Exactly 100 years later, another man stood at the valley of decision; would he choose the myth of retributive violence, or would he appeal to a higher ethic? Martin Luther King, Jr. was a man who also faced every kind of injustice, persecution, violence, and betrayal. Yet, in spite of it all, he refused to pay back in kind. “Darkness cannot drive out darkness, only light can do that. Hate cannot drive out hate, only love can do that.”
Jesus calls us, his church, to be the ones to break the cycle. To expose the myth of redemptive violence as the lie that it is, and instead to lead the way in offering love and reconciliation to those who treat us as enemies.

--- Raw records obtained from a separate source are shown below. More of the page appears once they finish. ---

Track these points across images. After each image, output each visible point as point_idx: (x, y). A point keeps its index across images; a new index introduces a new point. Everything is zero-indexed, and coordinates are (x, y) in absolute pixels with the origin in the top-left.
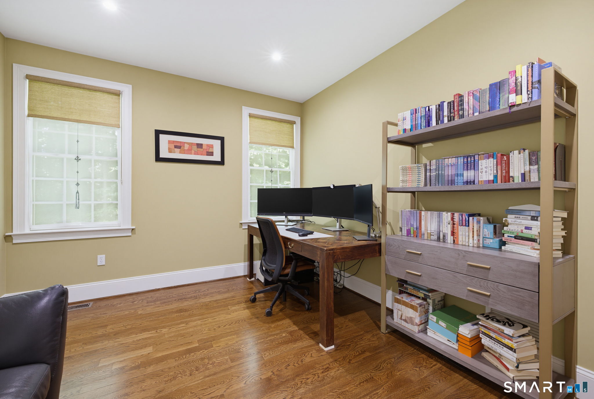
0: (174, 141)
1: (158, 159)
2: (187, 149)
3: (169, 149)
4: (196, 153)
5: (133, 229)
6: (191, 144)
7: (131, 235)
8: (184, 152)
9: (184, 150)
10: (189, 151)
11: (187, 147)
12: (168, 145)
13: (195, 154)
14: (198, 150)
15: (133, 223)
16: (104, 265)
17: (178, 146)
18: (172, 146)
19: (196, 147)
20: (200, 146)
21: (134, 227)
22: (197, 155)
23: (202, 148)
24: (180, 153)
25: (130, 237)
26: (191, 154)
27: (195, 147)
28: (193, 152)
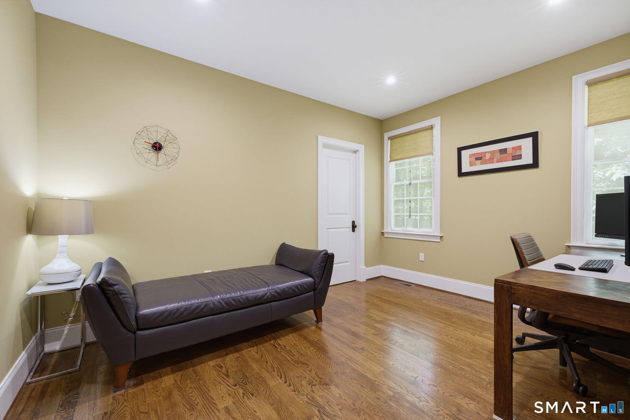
0: (474, 154)
1: (461, 174)
2: (488, 158)
3: (470, 162)
4: (500, 161)
5: (441, 237)
6: (493, 153)
7: (440, 241)
8: (486, 162)
9: (485, 160)
10: (491, 161)
11: (488, 156)
12: (470, 159)
13: (497, 162)
14: (501, 157)
15: (441, 231)
16: (423, 261)
17: (479, 158)
18: (473, 159)
19: (499, 153)
20: (503, 151)
21: (441, 235)
22: (500, 162)
23: (506, 153)
24: (481, 164)
25: (439, 243)
26: (493, 162)
27: (498, 155)
28: (495, 160)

To offer forgiveness instead of condemnation. This is a calling to love “in spite of”. To bless, to pray, to accept insult, and instead of getting even, to love anyway. To treat enemies the way we wish they would treat us, but to do this regardless of how they treat us. Here we have to resist our culture that insists upon standing up for ourselves, of fighting fire with fire.

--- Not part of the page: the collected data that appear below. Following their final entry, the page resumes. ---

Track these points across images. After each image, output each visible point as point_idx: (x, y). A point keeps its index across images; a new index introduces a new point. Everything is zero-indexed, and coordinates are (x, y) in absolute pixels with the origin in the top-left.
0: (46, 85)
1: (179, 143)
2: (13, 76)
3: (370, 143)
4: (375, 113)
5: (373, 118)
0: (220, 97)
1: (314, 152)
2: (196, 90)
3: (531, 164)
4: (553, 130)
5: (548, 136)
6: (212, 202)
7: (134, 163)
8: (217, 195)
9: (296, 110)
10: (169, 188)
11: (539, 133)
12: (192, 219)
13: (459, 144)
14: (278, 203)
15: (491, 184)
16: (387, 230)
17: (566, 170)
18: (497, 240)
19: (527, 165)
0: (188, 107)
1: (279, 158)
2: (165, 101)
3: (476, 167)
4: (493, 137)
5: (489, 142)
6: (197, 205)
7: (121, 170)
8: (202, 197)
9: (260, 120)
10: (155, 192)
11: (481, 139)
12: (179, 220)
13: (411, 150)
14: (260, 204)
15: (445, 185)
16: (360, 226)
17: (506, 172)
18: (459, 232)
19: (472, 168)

How much grace, how much mercy, how much forgiveness do you want? Jesus’ words are clear. The measure you give will be the measure you get.

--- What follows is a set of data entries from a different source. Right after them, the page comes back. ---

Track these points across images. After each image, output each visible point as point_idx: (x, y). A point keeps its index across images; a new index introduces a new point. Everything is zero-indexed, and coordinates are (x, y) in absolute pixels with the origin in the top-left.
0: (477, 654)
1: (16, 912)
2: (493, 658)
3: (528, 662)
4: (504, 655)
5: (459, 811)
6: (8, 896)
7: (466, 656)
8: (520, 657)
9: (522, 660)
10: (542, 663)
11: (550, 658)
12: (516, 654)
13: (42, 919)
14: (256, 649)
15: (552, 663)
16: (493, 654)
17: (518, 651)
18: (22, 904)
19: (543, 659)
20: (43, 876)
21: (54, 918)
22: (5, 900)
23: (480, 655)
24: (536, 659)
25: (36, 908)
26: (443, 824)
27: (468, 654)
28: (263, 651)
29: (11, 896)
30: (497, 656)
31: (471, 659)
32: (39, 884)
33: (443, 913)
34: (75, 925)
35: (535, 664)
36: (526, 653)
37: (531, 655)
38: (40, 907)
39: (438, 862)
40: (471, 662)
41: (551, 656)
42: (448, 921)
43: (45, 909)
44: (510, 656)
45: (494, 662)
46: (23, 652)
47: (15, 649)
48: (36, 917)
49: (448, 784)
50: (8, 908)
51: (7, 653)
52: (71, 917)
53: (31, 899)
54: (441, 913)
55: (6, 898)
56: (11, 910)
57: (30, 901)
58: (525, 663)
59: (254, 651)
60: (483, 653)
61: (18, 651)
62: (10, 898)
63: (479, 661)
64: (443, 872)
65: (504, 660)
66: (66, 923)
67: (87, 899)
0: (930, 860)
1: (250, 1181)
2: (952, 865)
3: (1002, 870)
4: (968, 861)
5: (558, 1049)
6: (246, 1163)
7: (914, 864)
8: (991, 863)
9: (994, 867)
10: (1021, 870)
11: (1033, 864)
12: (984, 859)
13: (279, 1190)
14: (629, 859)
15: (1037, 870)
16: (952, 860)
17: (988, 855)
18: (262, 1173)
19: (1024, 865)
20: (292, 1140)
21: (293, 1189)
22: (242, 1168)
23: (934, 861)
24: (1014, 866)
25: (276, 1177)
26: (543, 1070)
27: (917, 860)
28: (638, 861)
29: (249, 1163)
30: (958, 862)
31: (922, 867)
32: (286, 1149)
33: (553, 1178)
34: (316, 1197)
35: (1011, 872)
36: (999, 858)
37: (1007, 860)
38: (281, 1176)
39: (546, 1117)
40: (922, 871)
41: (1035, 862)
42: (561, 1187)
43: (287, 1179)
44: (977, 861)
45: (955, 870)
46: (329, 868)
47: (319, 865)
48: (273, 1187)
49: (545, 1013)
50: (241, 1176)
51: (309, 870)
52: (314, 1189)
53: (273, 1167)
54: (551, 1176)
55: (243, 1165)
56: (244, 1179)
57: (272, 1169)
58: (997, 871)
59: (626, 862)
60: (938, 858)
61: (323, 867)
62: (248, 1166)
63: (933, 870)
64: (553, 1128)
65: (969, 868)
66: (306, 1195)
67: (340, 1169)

I’d offer two applications from our message today:
First, God is up to something in your pain. He is preparing you for more. He doesn’t cause it, but if you will surrender it to him, he will use it to form you more like himself. Your season of pain can be your path of promotion.
Second, you can be empowered by the Holy Spirit to break the cycle of retaliation. When others hurl abuse at you, you can say, “Father, forgive them, they don’t know what they are doing.” Loving your enemies, loving your betrayers, will be the hardest thing you will ever do. But you will never by more like your Father, and more like your Savior, than when you do. Amen.
Ministry time...
Communion
Communion
As we take communion, we are reminded of the One who came to bring reconciliation. As Jesus hung on the cross, he could have commanded legions of angels to come to his aid, to strike back at his enemies. Instead, he opened his arms wide and absorbed our hatred, absorbed our sin, and in return gave us life.
Words of Institution
The Lord’s Prayer
Invitation
This is the table, not of the church, but of the Lord,
It is made ready for those who love God and for those who want to love Him more.
So come, you who have much faith and you who have little;
You who have been here often and you who have not been here long;
You who have tried to follow and you who have failed.
Come, because it is the Lord who invites you.
It is His will that those who want Him should meet Him here.